FSD v12.x (end to end AI)

JulienW · May 19, 2024

FSDtester#1 said:
It still works however, been busted a few times with the red warning .
Why does it have to yell at me every time I get in the backseat to get some shut eye?

Try some of you blowup dolls. You have so to many to try so one may work.

JHCCAZ · May 19, 2024

joelkfla said:
Last night I drove home at night and I got nags like every minute, until I started keeping steady pressure on the wheel. Is my infrared broken?

I do about half my driving very late at night (and FSD performs wonderfully with little to no traffic at that time). I have a late '21 MY and I didn't pick up any evidence of the IR LEDs when I tried the phone camera method.

However, I've found that as long as I'm looking out at the road and I keep just a light touch on the wheel, FSDs 12 3.6 nags me very little, and I hardly ever have to apply any notable steering torque - day or night. This is definitely an improvement over 11.x, where I had to keep a bit of torque on the wheel all the time.

On some of these night drives, I get several beep notifications with messages about possibly blocked cameras, due to the lack of external lighting. But very rarely a pay-attention nag.

I should also say mine is not highway driving, but mostly suburban median-divided roads. If your report involved behavior on the highway, that could be more a characteristic of the older FSD stack.

cyborgLIS · May 19, 2024

aronth5 said:
Has anyone had a mapped route where FSD turns onto a state road, goes .1 tenth of mile and simply stops and stays in the middle of the lane where the route indicates a U-turn? Then displays a message the maneuver isn't supported? The car won't do anything but block the lane. Been doing this for 2 1/2 years.

View attachment 1048615

I suspect I'm missing something, but isn't Navigate on Autopilot being used in that photo, rather than FSD?
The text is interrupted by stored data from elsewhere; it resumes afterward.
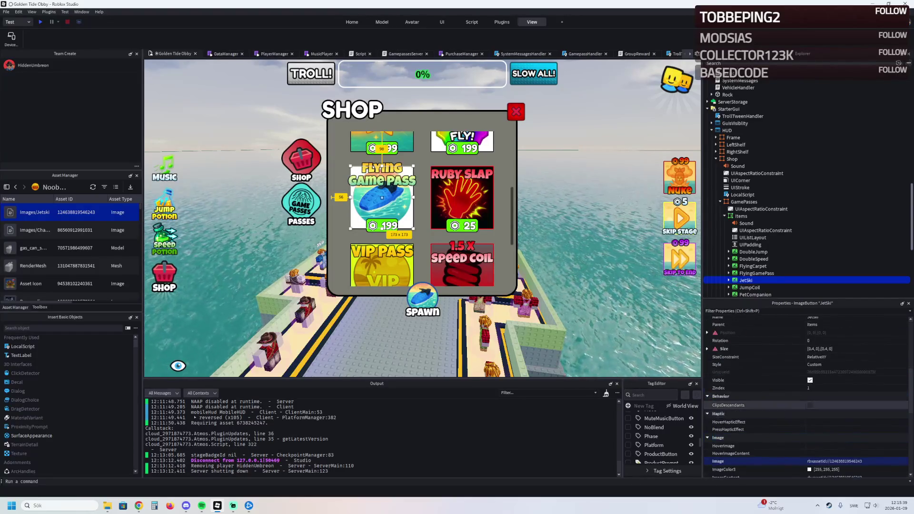
{"action": "scroll", "coordinate": [761, 380], "scroll_direction": "down", "scroll_amount": 6}
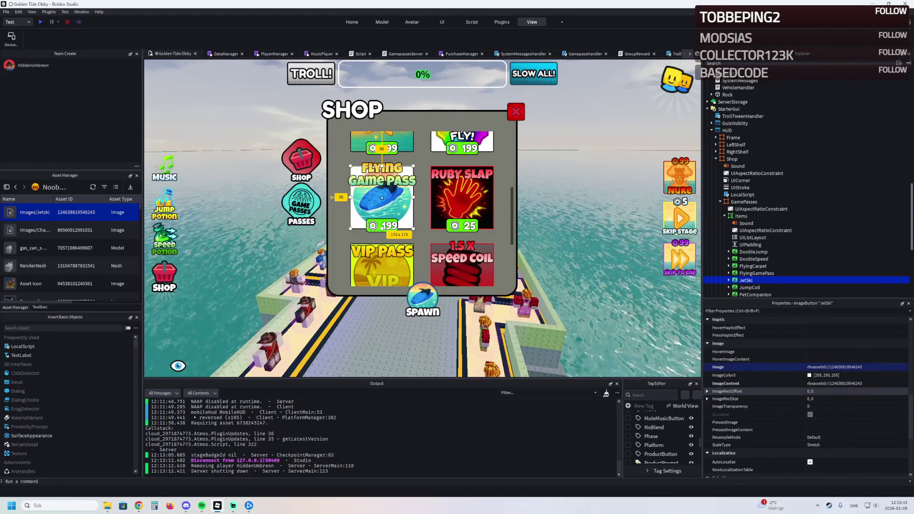
{"action": "left_click", "coordinate": [809, 406]}
{"action": "type", "text": "1"}
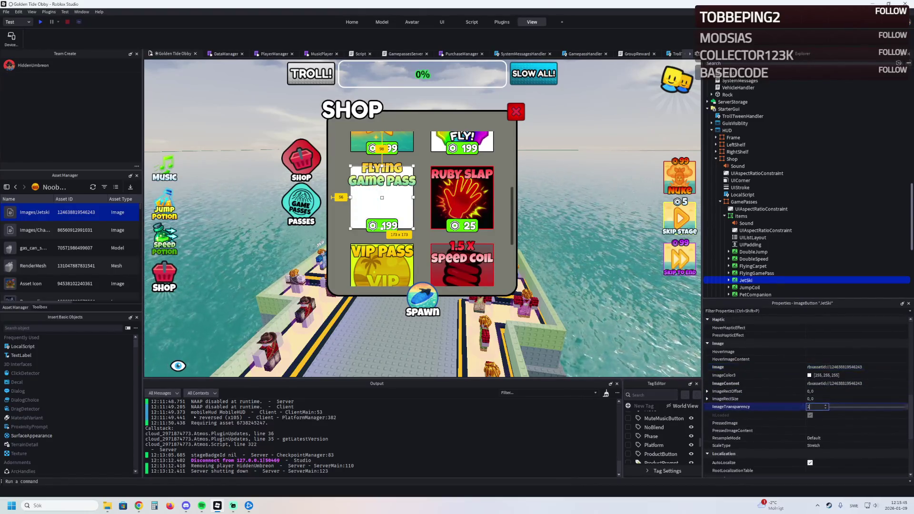
{"action": "key", "text": "BackSpace"}
{"action": "type", "text": "0"}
Max Spaghetti · May 19, 2024

aronth5 said:
Has anyone had a mapped route where FSD turns onto a state road, goes .1 tenth of mile and simply stops and stays in the middle of the lane where the route indicates a U-turn? Then displays a message the maneuver isn't supported? The car won't do anything but block the lane. Been doing this for 2 1/2 years.
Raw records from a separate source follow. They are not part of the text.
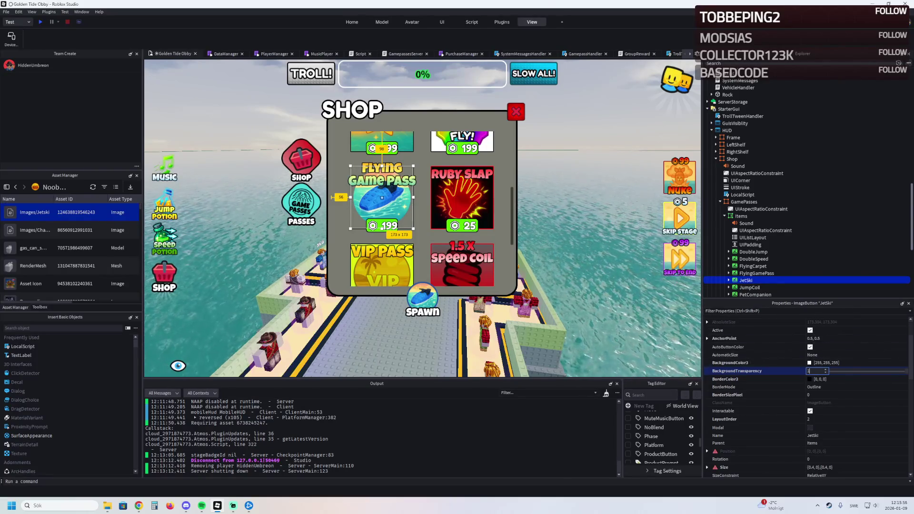
{"action": "key", "text": "Escape"}
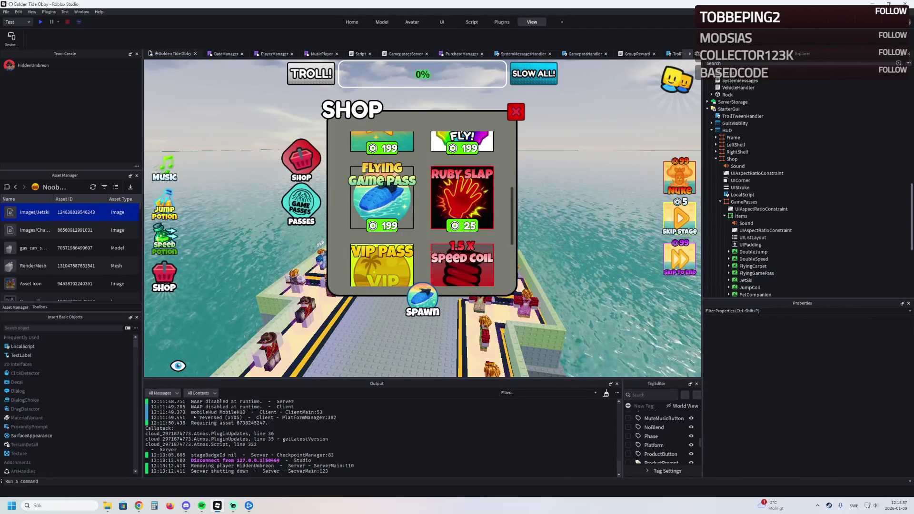
{"action": "left_click", "coordinate": [745, 280]}
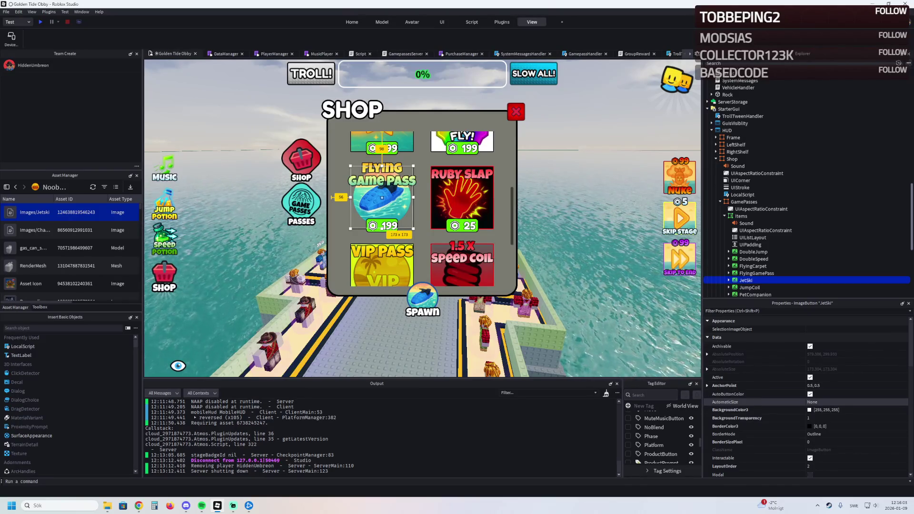
Set the JetSki tile's BackgroundTransparency to 0.65.
{"action": "scroll", "coordinate": [762, 404], "scroll_direction": "down", "scroll_amount": 3}
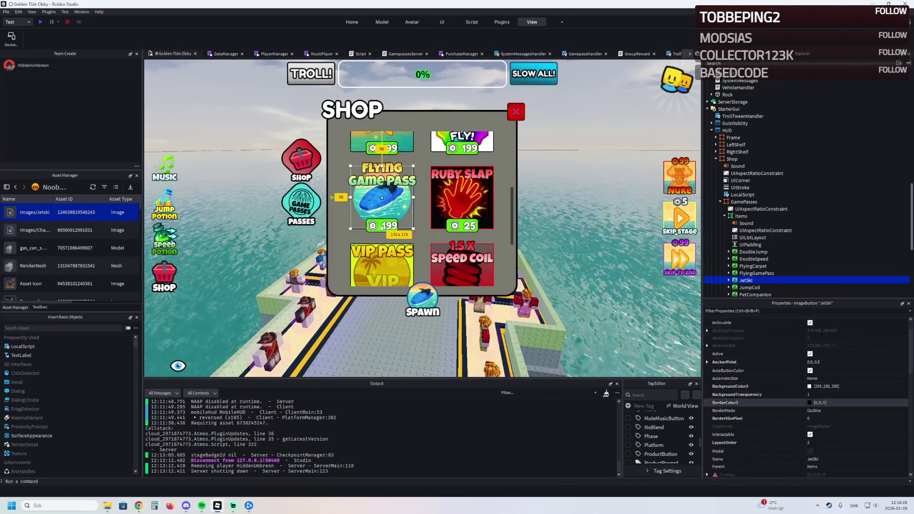
{"action": "scroll", "coordinate": [785, 412], "scroll_direction": "up", "scroll_amount": 2}
{"action": "left_click", "coordinate": [814, 395]}
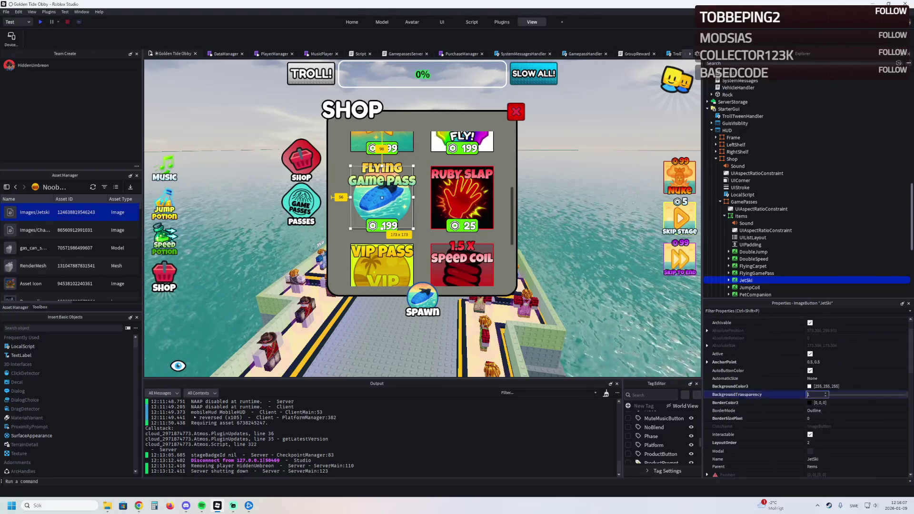
{"action": "type", "text": "0.65"}
{"action": "key", "text": "Return"}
There used to be a road I used regularly where according to the nav you couldn't do any turn that crossed the opposing traffic - it was a 4 lane road with just a painted line in the middle and even had extra turn lanes. The nav would do what it is doing in your description. Apple and Google mapping never had that problem.

So amongst others, I went to the Tomtom website and discovered Tomtom thought it was a divided road with an uncrossable median at many side streets - so I figured that maybe incorrect Tomtom map data was making its way to Tesla via Mapbox or something like that.

I submitted a map correction request online with Tomtom (which to their credit, they fixed within a day or two). The problem was solved in the next Nav Database update in the Tesla (about 6 months later).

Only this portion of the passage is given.